One aspect to Whip! Whip!‘s gameplay I do like is the potential to collect balloons with letters on them spelling out “E-X-P-A-N-D.” Doing this will increase one’s number of hit points in an individual run by three, no matter the maximum health (which can range from 1-9; the standard is 6). Anywhere from zero to four balloons will appear in each stage, however, lettered balloons can overlap to any degree (I’ve encounter three “A” balloons in one stage). This is a nice incentive to focus on the surroundings of a level rather than just bashing enemies without thinking about it.
What makes the game a tad less simple than I initially let on is the enemy variety, with baddies being able to shoot harmful orbs, stun the player, or take more than one “whip.” Early on, the game is immensely easy with enemies simply running around waiting for the player to attack them, so the level of difficulty building as the enemies become smarter is another nice touch, and especially noteworthy as my Game Overs started stacking up the closer I got to the final boss. Progression, pacing, and enemy variety are all handled well in terms of gameplay in Whip! Whip!, but that’s basically it.
The base gameplay, the act of whipping oneself into enemies, is only fun for so long. While the power-ups and balloons are attempts at mixing it up, it’s not enough to establish the game as particularly complex or replayable, despite its intentions. Achieving massive combos is fun, though points are only so great a motivation, personal pride goes only so long. Every stage, despite whatever tricks it tries, only has one conclusion: whipped cream. Sometimes one has to wait, sometimes one has to whip in a certain direction, but the whipping will inevitably occur in the same final fashion. After a hundred levels, I was whipped out. I could see myself playing it again every once in a great while, but that great while would likely be with a friend or not at all.
Graphics & Audio
Boy, do I love p-i-x-e-l a-r-t. Whip! Whip! is the latest addition to my selection of acquired titles to sport them. Along with that, the presentation of its arcade-inspired roots does splendidly with making one feel as though they’ve been transported back to the ’90s. Better with its presentation than its overall style is what best describes Whip! Whip! on an aesthetic level, which I think is a little lacking overall.

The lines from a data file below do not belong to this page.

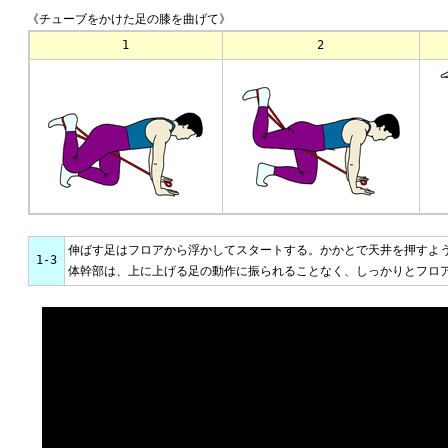
《チューブをかけた足の膝を曲げて》
1
2
伸ばす足はフロアから浮かしてスタートする。かかとで天井を押すよ
1-3
体幹部は、上に上げる足の動作に振られることなく、しっかりとフロ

It definitely looks dated, which may have been the intention, but it doesn’t necessarily look “nice” as much as it does “colorful.” For what it’s trying to be, I’ll give it enough slack for its final form, as it isn’t anywhere near bad. Just that I think it could be better.
For such a short game, one thing that I did like was its soundtrack. While not sporting a large number of them, the tracks that accompany the stages are of a similar vibe as that of classic Sonic the Hedgehog titles. At least, that’s what I was reminded of. Cheery and upbeat, with some classic lower-quality sound beats organized in a non-lower-quality arrangement. A sweet way to keep the player focused while enjoying their time doing it. Though with the length of the game and how little content there is, it’s more akin to a peppermint than a dessert buffet.